Something that frightens me from time to time is how infrequently people talk about mental health and CF. The stress from CF, patient or family is enormous. In my humble opinion, I feel having a psychological professional on your medical team is as important as your pulmonologist of CFGI.

LL
 
G

gunelle

Guest
I wrote a post a few weeks back on the same topic. My partner hasn't left me, but he's finding it hard to cope with CF and I am finding it hard to comprehend him. I have read about the topic, about living with a cronical disease in a relationship, where it states that you have to work as a team and discuss your problems. That it's normal to feel sad, angry and frustrated as a partner. I try to put the advise they give into practice, but still have a hard time understanding that he it sad, when it's me and my life affected by the disease more than him and his life...
 

emilymainzer

New member
Now good news to cancer patients Uk research students have developed a knife to detect cancer tissues easily. Over 91 patients were diagnosed and recorder the result accurately. More details can be found here.
 

Jet

Member
These strings make me sad. I've been married for 25yrs. We were sailing along. Me in good health, with a solid job, and two beautiful daughters. Then 5 years ago my wife was diagnosed with MS. Overnight things changed for us. In the past we worried only about my CF and eventual decline. We now both have a chronic disease that requires attention and has long term ramifications. I give my wife weekly injections of interferon that zap here for a day. However the effects of MS have been kept a bay for the time being. All things considered we are in pretty good health and our marriage is stronger than ever. I also like to think that we are role models for our daughters. We fight, we get angry, we get fed up and life's not always easy but it helps to have a partner.

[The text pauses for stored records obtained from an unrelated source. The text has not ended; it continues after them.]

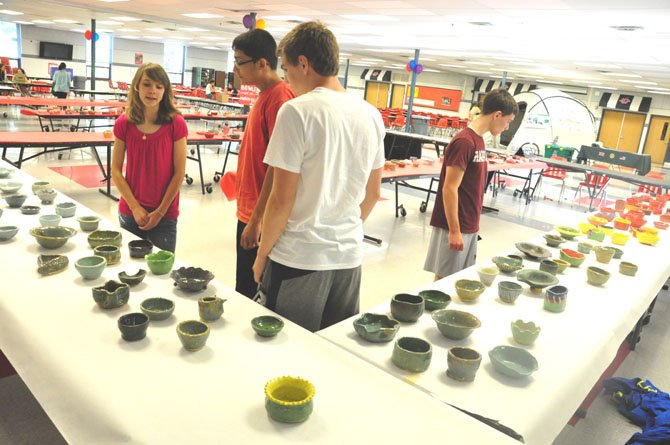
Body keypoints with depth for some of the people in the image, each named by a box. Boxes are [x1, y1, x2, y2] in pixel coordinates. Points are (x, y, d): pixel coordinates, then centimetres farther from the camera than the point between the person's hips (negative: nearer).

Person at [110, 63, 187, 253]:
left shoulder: (176, 124, -8)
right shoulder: (123, 124, -2)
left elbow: (179, 174, -7)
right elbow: (116, 170, 1)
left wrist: (160, 212, -8)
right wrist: (135, 207, -7)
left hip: (165, 216, -2)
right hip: (129, 213, 2)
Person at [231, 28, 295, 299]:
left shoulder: (279, 96, -18)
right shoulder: (265, 95, 11)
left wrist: (257, 218, -20)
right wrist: (241, 178, 11)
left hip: (261, 217, -9)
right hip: (248, 211, 9)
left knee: (254, 293, 3)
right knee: (245, 291, 20)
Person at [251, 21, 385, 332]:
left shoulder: (297, 111, -14)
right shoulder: (371, 115, 5)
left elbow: (281, 199, -14)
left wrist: (262, 254, 0)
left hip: (298, 259, -5)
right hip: (349, 258, 6)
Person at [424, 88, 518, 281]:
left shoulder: (478, 140, 10)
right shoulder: (464, 142, -18)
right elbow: (449, 189, -20)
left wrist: (473, 223, 18)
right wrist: (454, 230, -18)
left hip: (469, 226, 9)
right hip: (455, 227, -9)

I tell this story often because peoples circumstances can change. Your partners that are less than supportive, or tired , or checked out may find themselves in need of someone some day too.
 

azdesertrat

New member
Marriage problems are bad enough; marriage problems with & because of CF must be awful. I hope you can reconsider & try to reconcile with your husband. I know that coping with CF takes more than one. There's no way I could have done it all these years without my wonderful Wife in my life. I've written numerously on this site of all that she's done & been for me. She's my lover, my best friend & my advocate. She's spoken for me many times when I was incapacitated. I hope you can find the same for you. Maybe you could step back & look at the positives in your marriage & overlook the negative. Its a team effort. You've got to strengthen the team. May God bless & be with you & your family.